Koretzky: I think it’s interesting how every musician prepares for it in a different way. Kevin, for instance is ultra-organized and he will do very precise demos of his original tunes and post them on a private website that we have access to so that we have a choice to work every chord off those tunes individually.

It might surprise audiences to know how fresh the material is, that we don’t have much of a chance to play together, all four of us, before we hit the stage. It’s actually been part of the energy that has gone there. We prepare the stuff, we know exactly what we are going to do, material wise, and we’ve all had a chance to rehearse individually and in small groups. When we played last year we had one four-piece rehearsal the week before. So we knew where the edges of the tunes were, we knew what work we had to do individually, but when we got on stage everything was extremely fresh and exciting. That was part of the excitement of what we were able to deliver up there.

Folkmama: What’s the experience of preparing for these gigs been like for you Bruce?

Campbell: The pattern starts with Henry being the driving force and the disciplinarian.  As of last week said, “Come on boys! Crack the whip. Crack, crack. Snap, snap. We need to get together; we need to make some decisions. We need to decide what our set list is. We need to have MP3s and demos flying around between us so that we can all individually learn this stuff so that when we get together we can launch from there.” So Henry is the driving force. If it wasn’t for Henry nothing would be happening until like two days before the concert and then there would be this panic.

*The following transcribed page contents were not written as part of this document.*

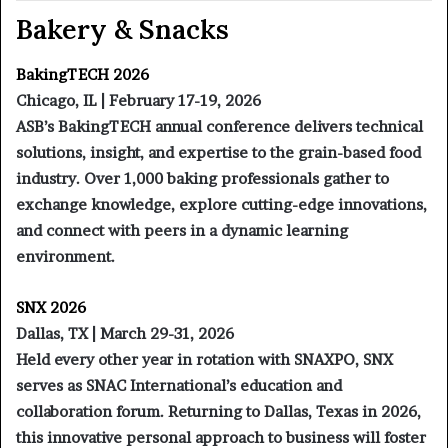
Bakery & Snacks
BakingTECH 2026
Chicago, IL | February 17-19, 2026
ASB’s BakingTECH annual conference delivers technical
solutions, insight, and expertise to the grain-based food
industry. Over 1,000 baking professionals gather to
exchange knowledge, explore cutting-edge innovations,
and connect with peers in a dynamic learning
environment.
SNX 2026
Dallas, TX | March 29-31, 2026
Held every other year in rotation with SNAXPO, SNX
serves as SNAC International’s education and
collaboration forum. Returning to Dallas, Texas in 2026,
this innovative personal approach to business will foster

As far as the concert itself, just from me doing sound all those years and me playing there the last couple of years it’s just a wonderful audience and a wonderful venue. Everyone hangs on every word and every lyric and every note. They are attentive and they are sober and they’re appreciative and it’s just a wonderful gig.

Folkmama: And when the band hits the stage, what has been your experience Ken?

Gehret: Well, I was so taken by the warmth of the audience. It has been so wonderful to play for Susquehanna Folk audiences—they are just so into the music. They really made us feel at home.

Folkmama: What’s in store for audiences at the upcoming February 25th concert?

Neidig: For this next concert we’re going to really try to outdo ourselves and get some really cool songs that we normally wouldn’t play because we have these fabulous musicians that can really handle it.  It’s like, “Let’s do a Paul Simon song but do it in a bluegrass format.” I think it’s really going to be a great, interesting show.

Interview by Jess Hayden, Executive Director of the Susquehanna Folk Music Society, January 2012.